Foreign Nationals in the U.S. Real Estate Market - Know Your Ground
By R. Scott Jones, Esq.
The luster of the real estate market in the United States shines even more brightly for investors in current market conditions. While the appeal for foreign investors may have leveled off somewhat with the strengthening of the U.S. dollar in the last year against a number of currencies, some brave investors believe that certain markets still look historically attractive.
Indeed, foreign nationals present in the U.S. temporarily may also be attracted by the capital gain exclusion available on real estate eligible to be treated as one's principal residence, that permit owner-occupiers to exclude up to US$500,000 on a married filing joint basis. Even on a revenue basis, the deductibility of mortgage interest and real estate taxes (subject to Alternative Minimum Tax restrictions) is a further compelling reason for some.
It is important for foreign national investors in U.S. real estate to plan carefully, however, in order to avoid a series of tax and legal traps. This article seeks to outline the key planning issues and junctures that the sensible investor should consider depending upon a number of factors. These include the type of asset, who it is intended for, the period of planned ownership, the financing arrangements, the intent of the investor himself as to his own residence position, and the intended usage of the real estate.
There is a lot to think about!
The process for the foreign investor starts early and is informed by a number of estate and gift tax considerations that do not apply to domestic purchasers. The standard form approach of real estate purchase contracts for individual and joint purchase of real estate can be a trap-in-waiting. Ideally, professional advice should be sought well in advance of any transaction. In the real world, however, this often does not happen!
At minimum, at the initial contract stage, it is important to modify the language to build maximum flexibility as to the ultimate owner and the form of title at closing, as this may have an impact on various tax considerations.
So, what are the issues?
First, there is an important distinction to be made.

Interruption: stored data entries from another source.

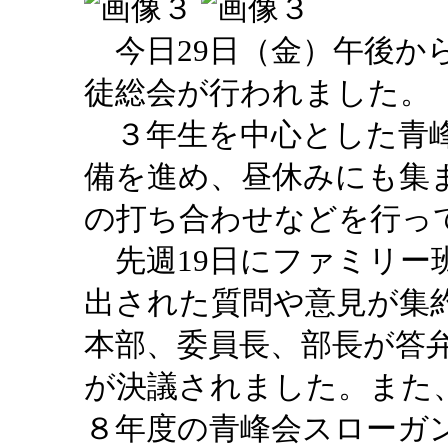
今日29日（金）午後か
徒総会が行われました。
３年生を中心とした青峰
備を進め、昼休みにも集
の打ち合わせなどを行っ
先週19日にファミリー
出された質問や意見が集
本部、委員長、部長が答
が決議されました。また
８年度の青峰会スローガン「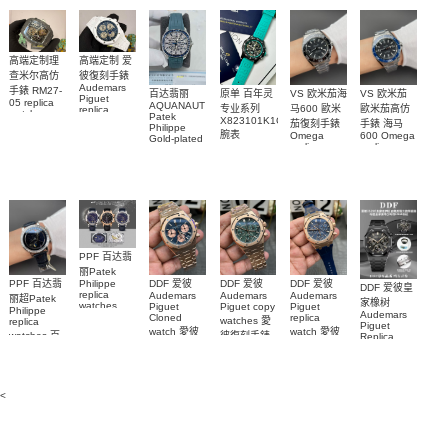
replica
and
5267/200A-
watch
diamonds
011復刻手錶
m126508-
腕表
0003腕表
高端定制理
高端定制 爱
查米尔高仿
彼復刻手錶
Audemars
手錶 RM27-
百达翡丽
原单 百年灵
VS 欧米茄海
VS 欧米茄
Piguet
05 replica
AQUANAUT
专业系列
马600 歐米
歐米茄高仿
replica
watch
Patek
watches
X823101K1C1S1
茄復刻手錶
手錶 海马
Richard
Philippe
26579CB.OO.1225CB.01
腕表
Mille RM 27-
Omega
600 Omega
Gold-plated
腕表
replica
replica
real
05腕表
watches
watches
diamonds
217.30.42.21.01.001
217.30.42.21.01.
Replica
watch
腕表
腕表
5268/461G-
001包金真
钻 腕表
PPF 百达翡
丽Patek
Philippe
PPF 百达翡
DDF 爱彼
DDF 爱彼
DDF 爱彼
DDF 爱彼皇
replica
Audemars
Audemars
Audemars
丽超Patek
家橡树
watches
Piguet
Piguet copy
Piguet
Philippe
Audemars
6102R-001
Cloned
replica
watches 愛
replica
Piguet
百達翡麗高
watch 愛彼
watch 愛彼
watches 百
彼復刻手錶
Replica
仿手錶 腕表
高仿手錶
高仿手錶
watch
26240OR.OO.1320OR.08
99999
達翡麗復刻
99999
26240CE.OO.122
26239OR.OO.1220OR.01
26240OR.OO.D315CR.02
腕表
手錶
26240CE.OO.122
腕表
腕表
6104G-001
腕表
腕表
<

The tax traps associated with the purchase of U.S. real estate may impact nonresidents for estate and gift tax purposes and/or those nonresident for income tax purposes. These are not the same. It is very common for an individual to be regarded as resident for income tax purposes (based on days physically present in the United States, for example) although still considered non-resident (aka "non-domiciled") for estate and gift tax purposes. The domicile notion is indicative not of physical presence but where one intends one's permanent home to be (i.e., in this case, outside the United States).

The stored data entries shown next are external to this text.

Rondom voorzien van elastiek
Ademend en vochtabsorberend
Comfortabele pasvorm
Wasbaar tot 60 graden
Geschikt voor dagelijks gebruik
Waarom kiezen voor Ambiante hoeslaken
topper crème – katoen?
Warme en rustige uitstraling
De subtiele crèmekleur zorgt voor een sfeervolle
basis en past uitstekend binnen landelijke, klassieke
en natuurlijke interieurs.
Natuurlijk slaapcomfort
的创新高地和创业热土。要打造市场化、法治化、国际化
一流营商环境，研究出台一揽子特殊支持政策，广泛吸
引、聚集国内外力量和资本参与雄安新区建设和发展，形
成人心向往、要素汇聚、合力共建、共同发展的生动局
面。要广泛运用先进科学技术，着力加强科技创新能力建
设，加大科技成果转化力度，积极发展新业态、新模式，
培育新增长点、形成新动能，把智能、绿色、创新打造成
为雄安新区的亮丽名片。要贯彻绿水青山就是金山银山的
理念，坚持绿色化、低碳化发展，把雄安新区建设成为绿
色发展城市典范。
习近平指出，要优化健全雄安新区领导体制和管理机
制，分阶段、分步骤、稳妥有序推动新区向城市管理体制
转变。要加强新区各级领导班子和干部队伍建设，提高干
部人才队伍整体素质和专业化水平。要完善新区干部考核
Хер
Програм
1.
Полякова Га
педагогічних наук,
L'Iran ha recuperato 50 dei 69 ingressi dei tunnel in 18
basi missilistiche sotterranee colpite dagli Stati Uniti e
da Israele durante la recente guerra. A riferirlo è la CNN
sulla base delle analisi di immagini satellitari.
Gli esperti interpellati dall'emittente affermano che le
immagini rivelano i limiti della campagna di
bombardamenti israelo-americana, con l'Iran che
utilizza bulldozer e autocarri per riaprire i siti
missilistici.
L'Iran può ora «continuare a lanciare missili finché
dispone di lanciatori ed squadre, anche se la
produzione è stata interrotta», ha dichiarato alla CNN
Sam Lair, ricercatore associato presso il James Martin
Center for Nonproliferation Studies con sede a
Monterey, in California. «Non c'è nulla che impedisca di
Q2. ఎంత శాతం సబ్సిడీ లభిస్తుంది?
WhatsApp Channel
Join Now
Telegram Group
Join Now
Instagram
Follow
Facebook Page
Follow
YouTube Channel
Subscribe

Now for the sticker-shock, since there is really no other way to describe it in certain instances.
The taxable value of assets held by an estate tax non-resident at death can seem surprisingly high to the ill-informed. Such a non-resident is subject to tax on all U.S. "situs" assets, absent any exclusions that may be available under a relevant Estate Tax Treaty that the deceased taxpayer's home country may have with the United States.

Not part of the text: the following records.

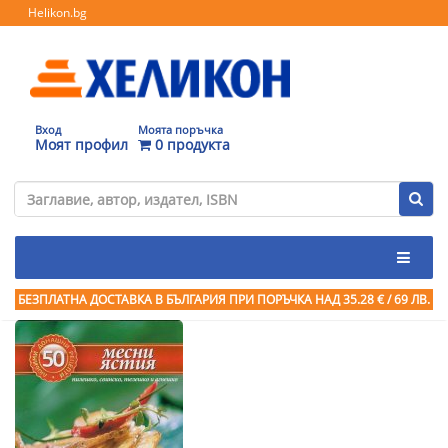
Helikon.bg
Вход
Моята поръчка
Моят профил
0 продукта
БЕЗПЛАТНА ДОСТАВКА В БЪЛГАРИЯ ПРИ ПОРЪЧКА
НАД 35.28 € / 69 ЛВ.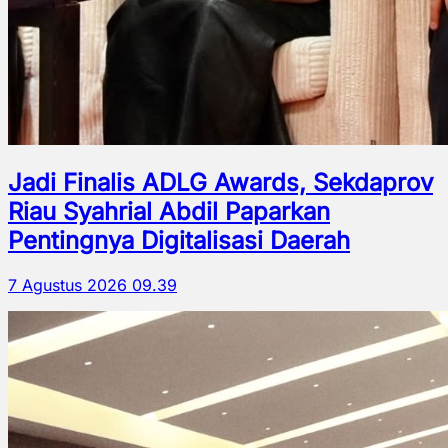
Jadi Finalis ADLG Awards, Sekdaprov
Riau Syahrial Abdil Paparkan
Pentingnya Digitalisasi Daerah
7 Agustus 2026 09.39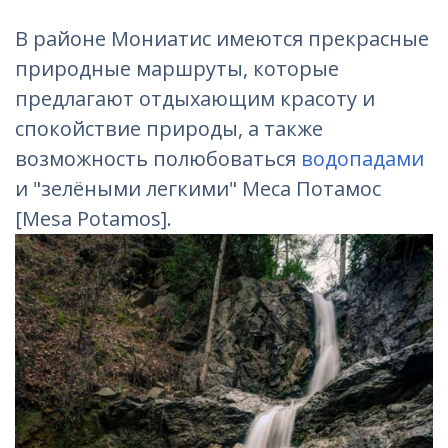
В районе Мониатис имеются прекрасные
природные маршруты, которые
предлагают отдыхающим красоту и
спокойствие природы, а также
возможность полюбоваться
водопадами
и "зелёными легкими" Меса Потамос
[Mesa Potamos].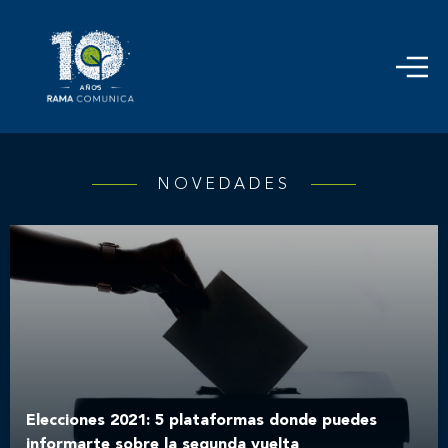
NOVEDADES
Elecciones 2021: 5 plataformas donde puedes
informarte sobre la segunda vuelta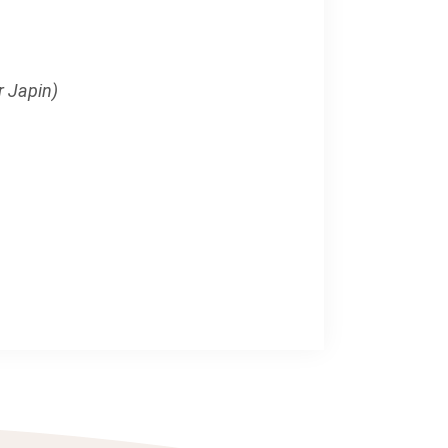
r Japin)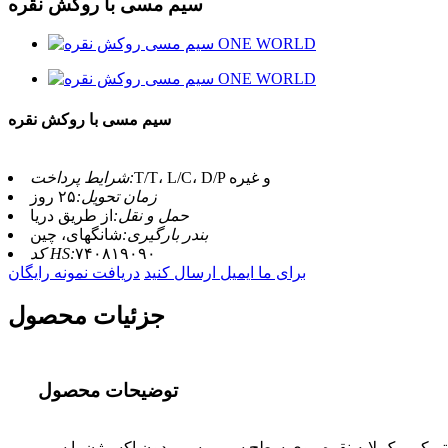
سیم مسی با روکش نقره
سیم مسی با روکش نقره
T/T، L/C، D/P و غیره
شرایط پرداخت:
زمان تحویل:
۲۵ روز
حمل و نقل:
از طریق دریا
بندر بارگیری:
شانگهای، چین
۷۴۰۸۱۹۰۹۰
کد HS:
برای ما ایمیل ارسال کنید
دریافت نمونه رایگان
جزئیات محصول
توضیحات محصول
لکتریکی، یک لایه نقره روی سطح سیم مسی بدون اکسیژن یا سیم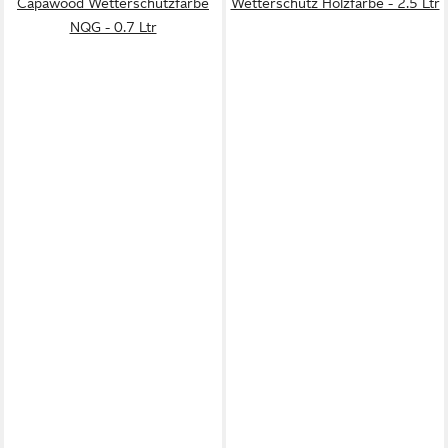
Capawood Wetterschutzfarbe
Wetterschutz Holzfarbe - 2.5 Ltr
NQG - 0.7 Ltr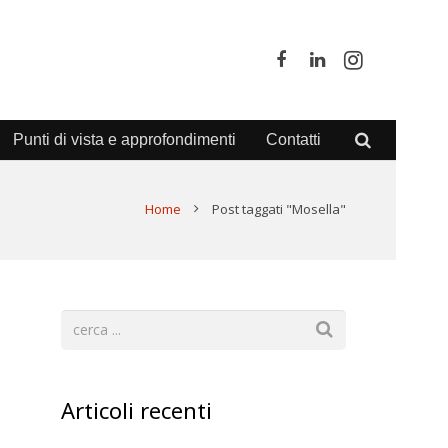
Punti di vista e approfondimenti
Contatti
Home
Post taggati "Mosella"
Articoli recenti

The exemption amount available to such a taxpayer for estate tax purposes is a mere $60,000 at the federal level, with no legislative plans to increase the amount. Compare this to the $3.5m available to the U.S. Citizen or other resident for estate tax purposes!
The issue is compounded by the tax rates applicable to taxable assets. The excess over $60,000 in taxable assets (i.e. after the exclusion) is taxed on a progressive scale from 26- 45%. This is in addition to any State taxes that may be applicable.
Real estate investments are not the only U.S. assets subject to U.S. estate taxes. Equity investments in U.S. corporations and U.S. mutual and pension funds are also typically included. In some cases, Estate & Gift Tax Treaties can assist in reducing or eliminating exposure to tax on such investments. However, important to note is that there are less than twenty such Estate and Gift Tax Treaties (unlike the 65 plus Income Tax Treaties) and despite such Treaties, U.S. real estate investments often remain exposed to U.S. estate tax.
As if to compound the problem, recourse mortgages on such real estate are also generally not fully deductible against the value of the asset in determining the net taxable estate. Estates of non-residents are allowed a deduction for recourse debts only to the extent of the ratio of U.S. assets to worldwide assets (which, in turn, requires disclosure of worldwide assets to the IRS for such determination). A non-recourse mortgage (one in which the mortgage liability attaches only to the asset) may, if available, avoid this issue of apportionment and be fully offset against the value of the property.